New Scooter Law to Take Effect Next Week
Starting Oct. 1, moped and scooter operators can be fined for riding without safety gear, vehicle insurance, or a proper permit and title.
If you own a moped or scooter, get ready to shell out for more gear, insurance, and vehicle identification starting Oct. 1.
Maryland legislators discussed upcoming changes to the state's motor scooter policies Monday during a press conference at the University of Maryland.
A new law passed by the Maryland General Assembly in March requires all motor scooters and mopeds to be insured and display a title decal for identification.
Scooter and moped operators must also wear a helmet and eye protection and possess a valid driver’s license or a moped operator’s permit.
Owners can title their motor scooters online at the Maryland Vehicle Administration website and receive the required decal by mail.
John Kuo, the governor’s Highway Safety Representative, said the law was largely a response to the seven deaths caused by scooter accidents last year.
“You see individuals are riding these scooters on our roadways more," Kuo said. "Obviously it’s a very inexpensive way of getting around to local grocery stores or wherever you’re traveling to.“
After Oct. 1, any motor scooter operator can be fined $110 for not wearing a helmet, $290 for not having insurance, or $70 for not displaying a vehicle title.
Previously, state law only imposed such requirements on motorcycle owners.

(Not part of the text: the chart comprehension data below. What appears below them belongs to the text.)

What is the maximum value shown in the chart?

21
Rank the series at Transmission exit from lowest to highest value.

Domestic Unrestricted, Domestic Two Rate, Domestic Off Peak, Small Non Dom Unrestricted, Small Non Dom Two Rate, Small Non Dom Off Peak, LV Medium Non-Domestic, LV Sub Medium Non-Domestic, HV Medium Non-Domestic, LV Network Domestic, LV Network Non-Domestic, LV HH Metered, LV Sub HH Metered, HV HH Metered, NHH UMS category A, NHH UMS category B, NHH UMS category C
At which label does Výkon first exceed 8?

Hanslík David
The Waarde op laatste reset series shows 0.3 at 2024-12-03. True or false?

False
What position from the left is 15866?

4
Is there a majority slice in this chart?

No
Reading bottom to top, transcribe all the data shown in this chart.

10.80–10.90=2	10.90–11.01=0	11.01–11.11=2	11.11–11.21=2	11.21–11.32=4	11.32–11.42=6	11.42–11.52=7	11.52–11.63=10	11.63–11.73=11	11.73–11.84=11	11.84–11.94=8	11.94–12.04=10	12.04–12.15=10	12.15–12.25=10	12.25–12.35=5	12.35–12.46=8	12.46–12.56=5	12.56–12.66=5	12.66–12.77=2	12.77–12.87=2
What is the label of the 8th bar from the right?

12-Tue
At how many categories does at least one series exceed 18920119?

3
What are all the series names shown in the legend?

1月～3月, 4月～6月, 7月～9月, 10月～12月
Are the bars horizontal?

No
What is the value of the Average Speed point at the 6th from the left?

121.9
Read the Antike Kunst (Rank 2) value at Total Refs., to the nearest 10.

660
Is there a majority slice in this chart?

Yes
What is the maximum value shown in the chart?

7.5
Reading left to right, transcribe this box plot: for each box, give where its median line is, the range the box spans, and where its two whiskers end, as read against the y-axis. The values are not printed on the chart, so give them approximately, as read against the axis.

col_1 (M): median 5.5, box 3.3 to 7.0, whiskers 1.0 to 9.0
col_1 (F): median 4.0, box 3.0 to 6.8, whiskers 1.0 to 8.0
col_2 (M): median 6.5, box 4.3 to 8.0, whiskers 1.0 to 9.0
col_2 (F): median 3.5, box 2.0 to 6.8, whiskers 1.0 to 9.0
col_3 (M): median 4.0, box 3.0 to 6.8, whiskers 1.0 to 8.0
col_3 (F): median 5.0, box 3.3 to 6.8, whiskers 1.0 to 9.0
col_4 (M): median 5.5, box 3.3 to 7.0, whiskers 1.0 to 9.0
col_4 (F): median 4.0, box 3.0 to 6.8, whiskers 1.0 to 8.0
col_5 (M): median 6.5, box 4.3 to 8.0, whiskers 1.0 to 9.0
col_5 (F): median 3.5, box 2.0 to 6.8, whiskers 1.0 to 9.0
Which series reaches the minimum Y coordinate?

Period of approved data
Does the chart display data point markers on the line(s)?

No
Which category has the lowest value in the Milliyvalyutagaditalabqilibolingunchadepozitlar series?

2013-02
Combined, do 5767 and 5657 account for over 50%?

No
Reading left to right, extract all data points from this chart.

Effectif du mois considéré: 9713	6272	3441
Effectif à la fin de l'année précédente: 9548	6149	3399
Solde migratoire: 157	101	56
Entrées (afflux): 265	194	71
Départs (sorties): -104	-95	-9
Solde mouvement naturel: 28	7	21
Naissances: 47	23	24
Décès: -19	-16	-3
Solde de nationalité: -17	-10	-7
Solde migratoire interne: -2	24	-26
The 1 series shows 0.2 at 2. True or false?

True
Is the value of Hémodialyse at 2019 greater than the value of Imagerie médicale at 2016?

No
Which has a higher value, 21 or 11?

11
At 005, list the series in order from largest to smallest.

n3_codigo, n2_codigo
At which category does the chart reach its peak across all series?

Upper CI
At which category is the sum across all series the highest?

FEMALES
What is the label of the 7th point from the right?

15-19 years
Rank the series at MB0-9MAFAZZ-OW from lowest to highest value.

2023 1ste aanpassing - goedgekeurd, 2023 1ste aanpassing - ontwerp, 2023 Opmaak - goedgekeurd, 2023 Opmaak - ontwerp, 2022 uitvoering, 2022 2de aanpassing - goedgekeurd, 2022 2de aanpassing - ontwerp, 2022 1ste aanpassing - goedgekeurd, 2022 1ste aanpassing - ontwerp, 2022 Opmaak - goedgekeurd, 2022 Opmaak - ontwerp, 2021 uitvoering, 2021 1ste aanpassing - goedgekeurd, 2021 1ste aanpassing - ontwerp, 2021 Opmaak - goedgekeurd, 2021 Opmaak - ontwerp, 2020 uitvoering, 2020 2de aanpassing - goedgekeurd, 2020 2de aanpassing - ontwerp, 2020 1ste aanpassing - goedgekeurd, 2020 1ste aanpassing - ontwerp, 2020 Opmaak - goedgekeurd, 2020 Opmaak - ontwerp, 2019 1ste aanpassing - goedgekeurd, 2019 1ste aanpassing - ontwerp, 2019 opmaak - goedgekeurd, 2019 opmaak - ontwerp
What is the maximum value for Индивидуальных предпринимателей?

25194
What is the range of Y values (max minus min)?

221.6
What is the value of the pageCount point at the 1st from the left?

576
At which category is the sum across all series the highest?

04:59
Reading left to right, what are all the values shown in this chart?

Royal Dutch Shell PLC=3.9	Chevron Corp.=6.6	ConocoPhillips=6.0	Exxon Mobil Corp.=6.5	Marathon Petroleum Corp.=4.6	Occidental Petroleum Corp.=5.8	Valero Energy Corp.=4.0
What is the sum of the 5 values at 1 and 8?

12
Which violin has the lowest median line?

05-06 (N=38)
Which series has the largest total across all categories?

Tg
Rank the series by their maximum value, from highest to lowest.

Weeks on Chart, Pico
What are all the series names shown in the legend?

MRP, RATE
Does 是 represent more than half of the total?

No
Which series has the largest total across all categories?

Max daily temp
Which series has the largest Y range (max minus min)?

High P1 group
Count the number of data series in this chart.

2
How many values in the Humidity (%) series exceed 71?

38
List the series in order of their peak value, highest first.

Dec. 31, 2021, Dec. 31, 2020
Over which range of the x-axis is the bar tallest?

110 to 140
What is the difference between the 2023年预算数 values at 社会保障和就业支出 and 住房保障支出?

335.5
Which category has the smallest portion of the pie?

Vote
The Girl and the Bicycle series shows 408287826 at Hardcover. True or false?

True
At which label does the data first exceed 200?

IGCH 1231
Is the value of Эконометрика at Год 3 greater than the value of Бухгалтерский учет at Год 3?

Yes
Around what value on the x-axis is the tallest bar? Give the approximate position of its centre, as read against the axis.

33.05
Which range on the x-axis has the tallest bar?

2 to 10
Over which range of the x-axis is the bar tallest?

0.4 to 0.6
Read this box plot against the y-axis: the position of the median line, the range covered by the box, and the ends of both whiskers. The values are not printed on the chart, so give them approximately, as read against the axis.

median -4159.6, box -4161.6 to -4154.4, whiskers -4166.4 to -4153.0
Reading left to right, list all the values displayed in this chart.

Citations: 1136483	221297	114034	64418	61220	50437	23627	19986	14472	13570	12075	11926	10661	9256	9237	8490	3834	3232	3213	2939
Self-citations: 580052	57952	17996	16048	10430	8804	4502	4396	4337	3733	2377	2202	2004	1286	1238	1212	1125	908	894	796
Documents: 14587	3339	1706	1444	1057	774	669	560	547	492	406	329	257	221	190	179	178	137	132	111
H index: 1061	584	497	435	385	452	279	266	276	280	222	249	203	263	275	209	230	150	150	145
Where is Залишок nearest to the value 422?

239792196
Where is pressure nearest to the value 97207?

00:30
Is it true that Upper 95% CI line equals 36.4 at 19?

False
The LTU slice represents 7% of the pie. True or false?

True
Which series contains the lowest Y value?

“This is something we’ve been working on for several years,” Kuo said. “The existing laws basically had a loophole in it. These under 50cc motor scooters have been falling through the cracks because they’re treated as bicycles.”
Kuo hopes that the new law will help eliminate scooter deaths next year by cutting down on dangerous driving. There have been no such fatalities in College Park this year.
“A lot of people are not aware that by the existing law’s requirements you’re not allowed to ride [scooters] in the middle of the roadway.” Kuo said. “You need to keep to the right of the roadway as much as you can and you cannot be riding them on any roadway above 50 miles per hour.”
Maj. Jerry Jones, the assistant chief of the Maryland State Police Field Operations Bureau, said the bottom line is that safety comes first and that operators need to observe the rules of the road.
“Above all, I urge you to ride safely,” Jones said.